We also found significantly decreased levels of erythrocyte GPx in Type II Diabetes cases as compared to controls. GPx activity was among the strongest predictors of the risk of cordiovascular events. Enzymatic inactivation of reactive oxygen species is achieved mainly by glutathione peroxidase, superoxide dismutase, and catalase. Glutathione and the glutathione peroxidase constitute the principal antioxidant defense system [25]. Memisogullari R et al reported that glutathione peroxidase activity was significantly decreased in type II diabetes mellitus. They suggested that the antioxidant deficiency and excessive peroxide mediated damage may appear in non insulin dependent diabetes mellitus [26]. Palanduz S, Ademoglu E et al reported that some complications of diabetes mellitus are associated with increased activity of free radicals and accumulation of lipid peroxidation products. The organism susceptibility to free radical stress and peroxidative damage depends upon the balance between the free radical load and the adequacy of antioxidant defenses. They found significantly decreased glutathione peroxidase activity in type II –diabetes [23]. Our results are comparable with the results reported by Palanduz S et al [23], Memisogullari et al [26], Martim and Colleagues [27].

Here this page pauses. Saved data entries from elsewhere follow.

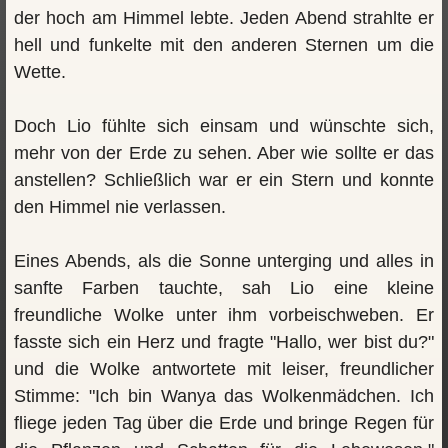
der hoch am Himmel lebte. Jeden Abend strahlte er
hell und funkelte mit den anderen Sternen um die
Wette.
Doch Lio fühlte sich einsam und wünschte sich,
mehr von der Erde zu sehen. Aber wie sollte er das
anstellen? Schließlich war er ein Stern und konnte
den Himmel nie verlassen.
Eines Abends, als die Sonne unterging und alles in
sanfte Farben tauchte, sah Lio eine kleine
freundliche Wolke unter ihm vorbeischweben. Er
fasste sich ein Herz und fragte "Hallo, wer bist du?"
und die Wolke antwortete mit leiser, freundlicher
Stimme: "Ich bin Wanya das Wolkenmädchen. Ich
fliege jeden Tag über die Erde und bringe Regen für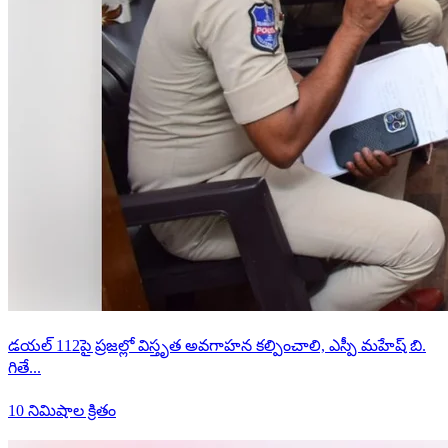
డయల్ 112పై ప్రజల్లో విస్తృత అవగాహన కల్పించాలి, ఎస్పీ మహేష్ బి.
గితే...
10 నిమిషాల క్రితం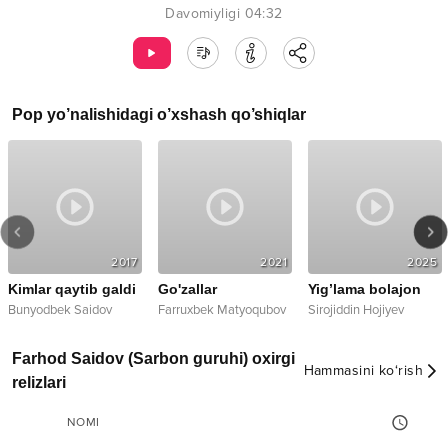
Davomiyligi
04:32
Pop
yo’nalishidagi o’xshash qo’shiqlar
2017
2021
2025
Kimlar qaytib galdi
Go'zallar
Yig’lama bolajon
Bunyodbek Saidov
Farruxbek Matyoqubov
Sirojiddin Hojiyev
Farhod Saidov (Sarbon guruhi) oxirgi
Hammasini ko‘rish
relizlari
NOMI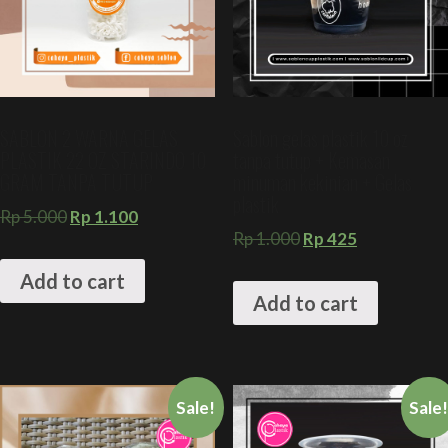
SABLON 2 WARNA GELAS
Sablon gelas plastik 10 oz
PLASTIK 22 OZ STARINDO 10
tanpa tutup + Kemasan
GRAM TANPA TUTUP
minuman kekinian + Gelas
plastik
Rp
5.000
Rp
1.100
Rp
1.000
Rp
425
Add to cart
Add to cart
Sale!
Sale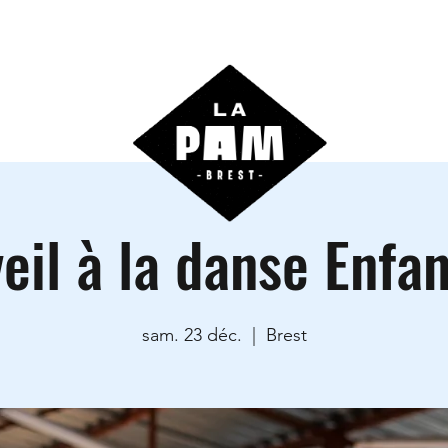
ctivités
Agenda
Les locations
Informations prati
eil à la danse Enfa
sam. 23 déc.
  |  
Brest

An imbalance between oxidants and antioxidants is seen in diabetes mellitus which is the basic cause for CAD. Present study showed significantly elevated levels of lipid peroxide (MDA) in patients at risk for CAD. This increase in lipid peroxide may be due to the increased activity of the free radical formation. A deficiency of the antioxidant activity of superoxide dismutase and glutathione peroxidase has been related to higher concentration of lipid peroxide. There may be imbalance between production and scavenging free radical produced due to lack of antioxidant system. The estimation of lipid peroxide along with superoxide dismutase & glutathione peroxidase in diabetes mellitus is very useful as it may serve as a useful monitor to judge the prognosis of the patients. The detection of risk factors in the early stage of disease will help the patient to improve and reduce the morbidity rate. Thus we propose that along with clinical examination, estimation of oxidative stress may serve as supportive additional biochemical markers for early diagnosis and therapeutic intervention. Therapy of supplementation of antioxidants may prevent the risk of CAD in Type II Diabetes.